Anguiano works with a student in the Student Learning Center.

Anguiano works with a student in the Student Learning Center.

“I had watched my parents sort of make those decisions, and ride away in police cars,” she says.

Anguiano moved to Chico to live with her aunt, who became her legal guardian while her parents were in prison. There, Anguiano found the stable environment she needed to thrive. She attended Chico High School and took classes at Butte College her senior year through the Educational Opportunity Program. 

At CSU, Chico, she has blossomed academically and leapt at every opportunity to be involved. Now she plans the campus’ international and multicultural festivals, and sits on various councils and scholarship committees to advocate for diversity.

She has also served as a writing tutor at the Student Learning Center, a columnist for The Orion, a volunteer at the Gender and Sexuality Equity Center, and an academic mentor in REACH (Raising Educational Achievement Through Collaborative Hubs), a program for first-generation college students.

In a few weeks, she will graduate with a degree in social sciences with the hope that her background will help her be empathetic toward others.

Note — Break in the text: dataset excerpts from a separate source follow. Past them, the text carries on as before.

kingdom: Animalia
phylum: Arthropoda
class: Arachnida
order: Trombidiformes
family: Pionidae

Anguiano’s father, David Anguiano, also came to a realization while incarcerated: He didn’t want to risk any more time away from his children. Seeing his daughter being put into the back of a police car was heartbreaking. He came to realize he’d been depressed since his son’s overdose, and being locked up helped him face his son’s death head on. “I was numb, and her being taken away added to that numbness,” he says.

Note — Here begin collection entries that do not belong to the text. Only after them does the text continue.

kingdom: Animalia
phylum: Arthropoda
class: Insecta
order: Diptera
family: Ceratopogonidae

After his release, David Anguiano worked to turn his life around. In fall 2013, he returned to Chico State to finish a degree he worked on until 1982, and will graduate with his daughter in the coming weeks with a bachelor’s in social sciences.

Last semester, he had a higher GPA than her—a 3.9. “I'm not on the FBI's list now; I'm on the Dean's List,” he says.

David Anguiano believes he’s done so well because of his daughter’s support, and she has also been inspired by her dad. “It honestly just made my graduation a little more meaningful,” she said.

After walking across the stage she will begin another journey—graduate school at Northwestern school of journalism. She wants to explore the avenues of social justice within journalism, fueled by the belief that a person’s circumstances don’t have to define them.

“I grew up feeling kind of helpless about my parents’ situation. Really seeing them struggle instilled this sort of empathy," she says.

"If you had asked a random person [before] if I could have gotten into Columbia, they would have said no, and I did."